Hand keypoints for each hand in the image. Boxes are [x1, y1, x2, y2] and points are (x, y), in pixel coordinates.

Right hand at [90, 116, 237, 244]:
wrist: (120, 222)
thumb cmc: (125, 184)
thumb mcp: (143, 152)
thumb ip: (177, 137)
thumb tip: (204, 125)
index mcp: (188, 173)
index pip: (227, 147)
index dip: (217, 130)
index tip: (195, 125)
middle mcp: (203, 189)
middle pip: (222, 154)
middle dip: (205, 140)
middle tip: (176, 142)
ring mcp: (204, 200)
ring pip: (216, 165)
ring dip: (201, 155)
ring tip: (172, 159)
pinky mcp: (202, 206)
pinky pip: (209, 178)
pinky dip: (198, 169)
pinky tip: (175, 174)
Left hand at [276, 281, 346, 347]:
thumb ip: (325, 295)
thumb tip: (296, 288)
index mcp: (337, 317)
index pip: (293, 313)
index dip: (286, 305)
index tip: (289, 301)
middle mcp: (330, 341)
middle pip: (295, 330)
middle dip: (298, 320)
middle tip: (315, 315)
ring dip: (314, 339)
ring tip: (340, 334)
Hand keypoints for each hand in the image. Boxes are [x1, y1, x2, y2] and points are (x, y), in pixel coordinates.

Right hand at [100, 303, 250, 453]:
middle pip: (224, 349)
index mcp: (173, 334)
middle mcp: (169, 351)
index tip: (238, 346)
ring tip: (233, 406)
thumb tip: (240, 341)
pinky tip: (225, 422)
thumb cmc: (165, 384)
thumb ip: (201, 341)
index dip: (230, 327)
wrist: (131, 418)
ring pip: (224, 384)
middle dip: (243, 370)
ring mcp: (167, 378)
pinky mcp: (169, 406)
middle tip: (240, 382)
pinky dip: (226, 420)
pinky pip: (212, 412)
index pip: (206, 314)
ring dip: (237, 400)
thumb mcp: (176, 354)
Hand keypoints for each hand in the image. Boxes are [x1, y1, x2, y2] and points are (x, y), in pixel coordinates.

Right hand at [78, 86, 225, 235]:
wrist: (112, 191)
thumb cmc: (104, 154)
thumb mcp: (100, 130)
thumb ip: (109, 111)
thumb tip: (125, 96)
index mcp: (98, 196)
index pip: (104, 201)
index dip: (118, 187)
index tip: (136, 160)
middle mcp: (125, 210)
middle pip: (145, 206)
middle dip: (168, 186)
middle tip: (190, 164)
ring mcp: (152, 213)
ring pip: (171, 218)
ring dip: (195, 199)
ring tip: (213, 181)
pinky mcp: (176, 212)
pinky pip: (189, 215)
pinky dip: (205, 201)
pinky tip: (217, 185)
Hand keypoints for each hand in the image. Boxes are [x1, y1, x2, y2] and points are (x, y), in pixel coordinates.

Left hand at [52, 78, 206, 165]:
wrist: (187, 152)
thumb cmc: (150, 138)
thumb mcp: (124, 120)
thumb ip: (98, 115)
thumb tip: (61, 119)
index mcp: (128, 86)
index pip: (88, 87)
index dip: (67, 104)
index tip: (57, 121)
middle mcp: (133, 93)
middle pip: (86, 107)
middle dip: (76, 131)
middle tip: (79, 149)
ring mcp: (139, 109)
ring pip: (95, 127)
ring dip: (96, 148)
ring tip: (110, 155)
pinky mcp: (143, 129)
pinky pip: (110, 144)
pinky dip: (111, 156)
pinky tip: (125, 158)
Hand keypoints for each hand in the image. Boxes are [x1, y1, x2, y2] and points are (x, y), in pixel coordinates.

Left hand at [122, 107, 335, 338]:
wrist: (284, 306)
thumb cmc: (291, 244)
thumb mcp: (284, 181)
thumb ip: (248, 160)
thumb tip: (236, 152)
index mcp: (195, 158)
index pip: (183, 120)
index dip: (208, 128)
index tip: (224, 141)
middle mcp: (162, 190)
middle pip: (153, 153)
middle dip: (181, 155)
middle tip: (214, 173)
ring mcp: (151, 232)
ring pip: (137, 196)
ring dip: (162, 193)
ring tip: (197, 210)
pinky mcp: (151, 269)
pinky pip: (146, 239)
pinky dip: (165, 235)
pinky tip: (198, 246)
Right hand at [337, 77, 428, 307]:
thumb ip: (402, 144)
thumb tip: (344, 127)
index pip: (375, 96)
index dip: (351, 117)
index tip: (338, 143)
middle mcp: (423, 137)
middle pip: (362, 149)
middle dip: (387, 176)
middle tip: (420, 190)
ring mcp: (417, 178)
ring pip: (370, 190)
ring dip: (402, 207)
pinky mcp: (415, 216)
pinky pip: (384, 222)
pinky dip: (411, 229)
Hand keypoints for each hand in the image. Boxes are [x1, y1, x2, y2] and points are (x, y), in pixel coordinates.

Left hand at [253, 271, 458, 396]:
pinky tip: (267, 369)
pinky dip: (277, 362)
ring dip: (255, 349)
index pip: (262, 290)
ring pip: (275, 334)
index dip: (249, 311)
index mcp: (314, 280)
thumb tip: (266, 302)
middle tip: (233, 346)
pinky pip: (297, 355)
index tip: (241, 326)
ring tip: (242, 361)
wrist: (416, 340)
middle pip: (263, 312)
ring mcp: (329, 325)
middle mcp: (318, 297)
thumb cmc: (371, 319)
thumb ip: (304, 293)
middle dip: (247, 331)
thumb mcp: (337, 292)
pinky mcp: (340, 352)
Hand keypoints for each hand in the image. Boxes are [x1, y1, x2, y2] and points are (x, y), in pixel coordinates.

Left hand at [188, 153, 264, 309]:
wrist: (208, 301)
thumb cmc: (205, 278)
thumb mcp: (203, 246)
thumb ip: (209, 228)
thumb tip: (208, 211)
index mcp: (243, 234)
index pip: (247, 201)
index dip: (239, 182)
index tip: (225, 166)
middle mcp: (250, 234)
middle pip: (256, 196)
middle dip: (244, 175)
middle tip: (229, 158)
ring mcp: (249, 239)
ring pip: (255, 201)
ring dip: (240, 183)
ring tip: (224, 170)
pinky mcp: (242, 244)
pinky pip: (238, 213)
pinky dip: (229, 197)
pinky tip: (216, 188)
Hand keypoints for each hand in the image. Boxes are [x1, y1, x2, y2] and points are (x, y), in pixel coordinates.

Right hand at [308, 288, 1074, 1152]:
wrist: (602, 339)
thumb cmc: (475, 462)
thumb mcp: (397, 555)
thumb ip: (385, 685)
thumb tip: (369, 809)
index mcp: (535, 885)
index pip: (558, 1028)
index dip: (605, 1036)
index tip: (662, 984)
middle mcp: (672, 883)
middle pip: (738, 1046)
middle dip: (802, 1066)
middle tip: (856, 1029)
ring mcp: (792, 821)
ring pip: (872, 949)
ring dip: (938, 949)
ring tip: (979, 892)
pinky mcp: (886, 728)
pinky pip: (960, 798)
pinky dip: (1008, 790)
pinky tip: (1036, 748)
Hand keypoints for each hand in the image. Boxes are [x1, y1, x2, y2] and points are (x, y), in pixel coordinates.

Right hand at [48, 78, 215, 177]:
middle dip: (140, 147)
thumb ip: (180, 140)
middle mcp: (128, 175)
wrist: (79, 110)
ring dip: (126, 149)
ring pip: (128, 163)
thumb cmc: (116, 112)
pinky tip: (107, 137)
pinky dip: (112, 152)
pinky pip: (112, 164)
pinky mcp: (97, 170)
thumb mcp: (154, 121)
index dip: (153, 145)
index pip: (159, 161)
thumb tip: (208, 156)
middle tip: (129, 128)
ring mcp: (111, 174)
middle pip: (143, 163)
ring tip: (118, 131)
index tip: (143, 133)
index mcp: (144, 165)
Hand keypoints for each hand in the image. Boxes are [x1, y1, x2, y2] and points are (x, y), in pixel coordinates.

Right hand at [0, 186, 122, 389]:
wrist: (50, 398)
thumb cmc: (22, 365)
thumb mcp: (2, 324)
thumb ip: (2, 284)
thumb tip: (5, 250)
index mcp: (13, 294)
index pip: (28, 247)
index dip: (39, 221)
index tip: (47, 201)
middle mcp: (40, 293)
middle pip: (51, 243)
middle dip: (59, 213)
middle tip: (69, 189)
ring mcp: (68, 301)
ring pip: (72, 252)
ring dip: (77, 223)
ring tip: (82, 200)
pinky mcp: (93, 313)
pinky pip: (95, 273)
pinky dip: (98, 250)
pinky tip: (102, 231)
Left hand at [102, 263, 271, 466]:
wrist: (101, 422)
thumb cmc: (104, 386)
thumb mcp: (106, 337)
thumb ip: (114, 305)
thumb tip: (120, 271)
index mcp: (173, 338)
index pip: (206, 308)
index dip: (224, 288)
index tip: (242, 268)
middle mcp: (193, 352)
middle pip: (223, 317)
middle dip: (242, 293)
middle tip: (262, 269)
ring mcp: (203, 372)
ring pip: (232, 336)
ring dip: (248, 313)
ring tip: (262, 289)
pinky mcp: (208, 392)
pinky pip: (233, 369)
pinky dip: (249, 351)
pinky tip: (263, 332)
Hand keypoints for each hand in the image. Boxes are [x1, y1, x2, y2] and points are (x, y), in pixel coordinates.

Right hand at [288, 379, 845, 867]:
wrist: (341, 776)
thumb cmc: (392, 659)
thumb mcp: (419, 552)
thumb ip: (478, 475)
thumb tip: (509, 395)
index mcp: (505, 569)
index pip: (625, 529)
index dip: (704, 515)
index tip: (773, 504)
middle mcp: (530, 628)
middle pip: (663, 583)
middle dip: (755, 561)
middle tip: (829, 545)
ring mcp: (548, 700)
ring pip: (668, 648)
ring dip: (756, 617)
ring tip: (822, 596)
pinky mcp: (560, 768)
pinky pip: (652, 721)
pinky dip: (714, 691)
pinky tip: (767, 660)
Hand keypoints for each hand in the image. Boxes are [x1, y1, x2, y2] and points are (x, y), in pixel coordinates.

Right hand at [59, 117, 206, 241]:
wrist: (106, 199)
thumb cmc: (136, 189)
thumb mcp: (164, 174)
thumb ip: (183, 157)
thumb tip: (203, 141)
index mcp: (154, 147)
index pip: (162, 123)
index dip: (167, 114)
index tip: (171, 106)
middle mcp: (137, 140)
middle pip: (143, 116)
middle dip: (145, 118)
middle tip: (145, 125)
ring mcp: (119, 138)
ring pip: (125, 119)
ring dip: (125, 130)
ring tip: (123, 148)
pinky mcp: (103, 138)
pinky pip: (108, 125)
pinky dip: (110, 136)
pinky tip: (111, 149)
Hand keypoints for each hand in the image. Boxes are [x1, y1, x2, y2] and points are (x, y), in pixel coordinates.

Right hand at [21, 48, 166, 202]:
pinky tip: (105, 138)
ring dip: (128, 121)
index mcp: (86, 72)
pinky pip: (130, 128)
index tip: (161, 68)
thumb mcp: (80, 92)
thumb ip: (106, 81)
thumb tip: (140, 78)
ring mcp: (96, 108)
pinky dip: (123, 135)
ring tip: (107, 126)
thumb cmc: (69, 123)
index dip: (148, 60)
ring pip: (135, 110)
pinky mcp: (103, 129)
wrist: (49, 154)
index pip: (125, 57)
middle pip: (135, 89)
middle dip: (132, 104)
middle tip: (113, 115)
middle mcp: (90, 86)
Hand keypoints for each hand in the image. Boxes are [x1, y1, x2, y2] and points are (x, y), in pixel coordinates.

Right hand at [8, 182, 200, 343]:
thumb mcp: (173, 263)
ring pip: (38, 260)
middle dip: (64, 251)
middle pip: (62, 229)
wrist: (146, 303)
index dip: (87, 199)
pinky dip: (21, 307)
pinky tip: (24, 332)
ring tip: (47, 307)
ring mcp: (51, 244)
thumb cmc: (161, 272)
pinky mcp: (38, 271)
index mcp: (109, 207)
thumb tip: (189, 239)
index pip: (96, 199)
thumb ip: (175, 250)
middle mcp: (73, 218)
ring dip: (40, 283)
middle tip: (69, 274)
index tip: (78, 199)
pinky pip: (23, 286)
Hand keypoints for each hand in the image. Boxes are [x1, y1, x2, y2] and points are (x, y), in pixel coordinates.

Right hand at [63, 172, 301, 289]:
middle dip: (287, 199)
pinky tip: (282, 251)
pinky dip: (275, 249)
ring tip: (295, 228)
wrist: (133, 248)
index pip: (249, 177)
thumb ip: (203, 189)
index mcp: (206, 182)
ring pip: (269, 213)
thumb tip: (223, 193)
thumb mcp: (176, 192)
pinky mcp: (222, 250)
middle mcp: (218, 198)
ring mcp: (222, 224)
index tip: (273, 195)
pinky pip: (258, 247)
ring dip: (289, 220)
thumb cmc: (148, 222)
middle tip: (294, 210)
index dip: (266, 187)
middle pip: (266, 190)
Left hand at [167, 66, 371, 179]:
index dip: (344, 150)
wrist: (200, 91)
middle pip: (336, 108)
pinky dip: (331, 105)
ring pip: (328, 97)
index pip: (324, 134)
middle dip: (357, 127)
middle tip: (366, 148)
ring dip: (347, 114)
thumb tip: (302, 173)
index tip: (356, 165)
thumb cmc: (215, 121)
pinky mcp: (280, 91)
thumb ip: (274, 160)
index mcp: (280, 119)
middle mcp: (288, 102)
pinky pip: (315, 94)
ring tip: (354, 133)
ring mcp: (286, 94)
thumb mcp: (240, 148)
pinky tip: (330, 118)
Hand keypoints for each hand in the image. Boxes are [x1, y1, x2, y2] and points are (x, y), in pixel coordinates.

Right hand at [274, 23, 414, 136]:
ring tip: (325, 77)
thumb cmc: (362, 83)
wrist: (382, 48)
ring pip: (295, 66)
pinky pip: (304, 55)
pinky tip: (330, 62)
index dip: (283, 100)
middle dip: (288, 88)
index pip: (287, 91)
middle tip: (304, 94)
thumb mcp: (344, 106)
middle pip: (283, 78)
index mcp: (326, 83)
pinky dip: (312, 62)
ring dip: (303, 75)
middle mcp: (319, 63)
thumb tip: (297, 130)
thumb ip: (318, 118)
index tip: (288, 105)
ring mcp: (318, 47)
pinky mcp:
********************
WHAT IS EXPECTED —
Of all the entries above, retype exactly the lines from the line with "middle mcp: (672, 883)" to the line with "wrist: (79, 110)", both included, and no others.

SOLUTION FOR THIS TASK —
middle mcp: (672, 883)
middle pip: (738, 1046)
middle dip: (802, 1066)
middle tip: (856, 1029)
ring mcp: (792, 821)
ring pip: (872, 949)
ring dip: (938, 949)
ring tip: (979, 892)
pinky mcp: (886, 728)
pinky pip: (960, 798)
pinky dip: (1008, 790)
pinky tip: (1036, 748)
Hand keypoints for each hand in the image. Boxes are [x1, y1, x2, y2] and points are (x, y), in pixel coordinates.

Right hand at [48, 78, 215, 177]:
middle dip: (140, 147)
thumb ip: (180, 140)
middle mcp: (128, 175)
wrist: (79, 110)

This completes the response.